Lt. Gov. Peter Kinder received a warm welcome from Phelps County Republicans at their picnic Saturday, but there was no attention paid to his possible candidacy for the U.S. Congress.
Instead, some attendees sported jackets and T-shirts imprinted with the name of Jason Smith, the current U.S. representative from Missouri’s Eighth District.
Despite that, they responded positively to Kinder’s message, which combined praise of veterans, harsh criticism of the current president and a call to conservatives not to give up hope.
Kinder, who described himself as a World War II history buff, spoke with passion about the contributions of veterans, particularly those who died in combat.
He told of a visit to Hawaii where he saw the U.S.S. Arizona, sunk during the Japanese bombing of Pearl Harbor, which began the war, and the U.S.S. Missouri, site of the signing of the surrender in Tokyo Bay, now moored nearby.
He also spoke of his visit to the National Cemetery of the Pacific, located in “the Punchbowl,” an inactive volcano.
These monuments show the greatness of the United States because they show the willingness of people to die defending the country, he said.
Now, though, the nation is in a “discouraging, disgusting, angry period of history” led by a commander in chief who is “in a class by himself.”
That description of President Barack Obama was not meant to be a compliment.
Kinder said Obama does not “believe in the unique greatness of America” and “does not believe in American exceptionalism.”
The president’s answers to questions about the greatness of the country have been “a negation of that concept.”
Citing writings by the first settlers and first leaders, Kinder said the country has always been seen as unique and special and devoted to liberty.
Under the current administration, liberty seems to be diminishing in many aspects of life.
Kinder said he knows of private businesses within the Ozark National Scenic Riverways that have been ordered shut down, and the owners have been threatened with arrest if they open their private businesses during the federal government shutdown.
“The government is furloughing private business,” Kinder said. “Have they not made enough war on our economy?” He said the government is working to shut down coal and oil companies, which is harmful. “The executive branch has a war on small businesses,” he said.
He said the American people must not, and likely will not, stand by idly. He encouraged Phelps County Republicans to continue working for liberty despite their weariness.
“I am so proud to be a conservative in Missouri today,” he said. “I am proud to be your partner.”

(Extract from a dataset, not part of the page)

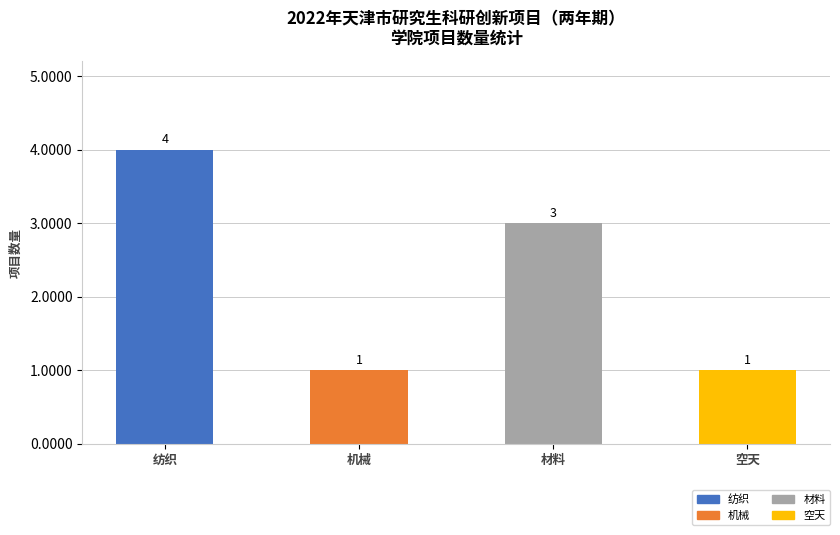

What is the value of the 4th bar from the left?

1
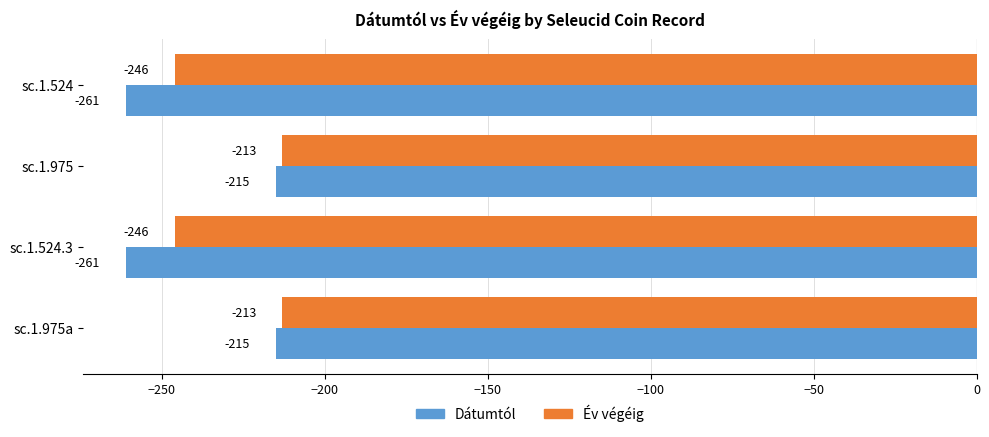

Which series has the widest spread of values?

Dátumtól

Page 2 of 2 - Kinder opened his remarks by thanking Phelps County for sending two doctors to the state Capitol, 121st District Rep. Dr. Keith Frederick, a surgeon, and 16th District Sen. Dr. Dan Brown, a veterinarian. Brown gave introductory remarks on behalf of Kinder.

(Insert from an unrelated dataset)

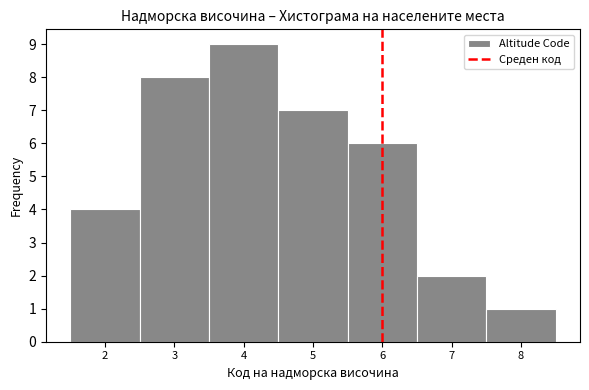

What is the height of the bar covering 4.5 to 5.5 on the x-axis? The values are not printed on the chart, so give them approximately, as read against the axis.

7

Kinder also spoke about his many visits to Rolla, beginning in 1980 when he managed Bill Emerson’s campaign for U.S. representative.
“We had just gotten Phelps County in redistricting,” Kinder said. “I’ve been coming here ever since.

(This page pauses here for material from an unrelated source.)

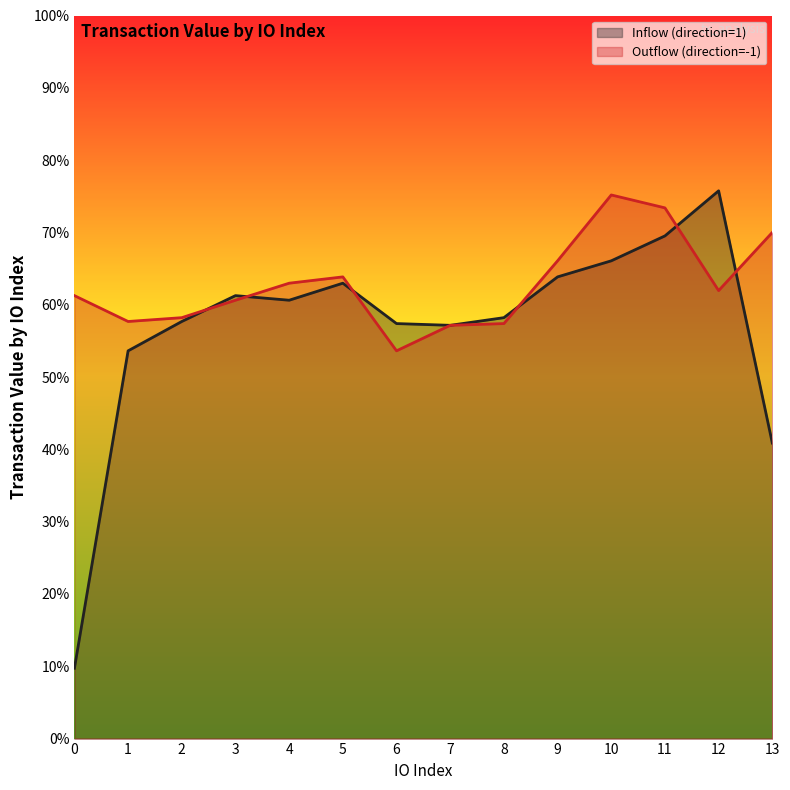

Reading left to right, transcribe all the data shown in this chart.

Inflow (direction=1): 0=0.1	1=0.5	2=0.6	3=0.6	4=0.6	5=0.6	6=0.6	7=0.6	8=0.6	9=0.6	10=0.7	11=0.7	12=0.8	13=0.4
Outflow (direction=-1): 0=0.6	1=0.6	2=0.6	3=0.6	4=0.6	5=0.6	6=0.5	7=0.6	8=0.6	9=0.7	10=0.8	11=0.7	12=0.6	13=0.7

Among his favorite times here were with the Tour of Missouri, a bicycle race, that he said was the largest sporting event ever held in the state. He quoted former Missouri University of Science and Technology Chancellor Dr. John Carney as saying that it was the “greatest event ever held to knit together the town and the gown.”
“We’d still be having that, had (Gov.) Jay Nixon not killed the event,” Kinder said.
Kinder last week formed an exploratory committee for a possible run in the Eighth District for the seat now held by Jason Smith, who won the seat in a June special election to replace Jo Ann Emerson who left the office to be the CEO of the National Rural Electric Cooperative Association.
Smith hopes to run for a full term in the November 2014 election, but he could face a primary challenge from Kinder.
Smith was in Washington, D.C., unable to attend the picnic. He spoke by telephone over the speaker.
County officials also spoke, as did Shawn Sisco, who will run for the state legislative seat vacated by Smith in June.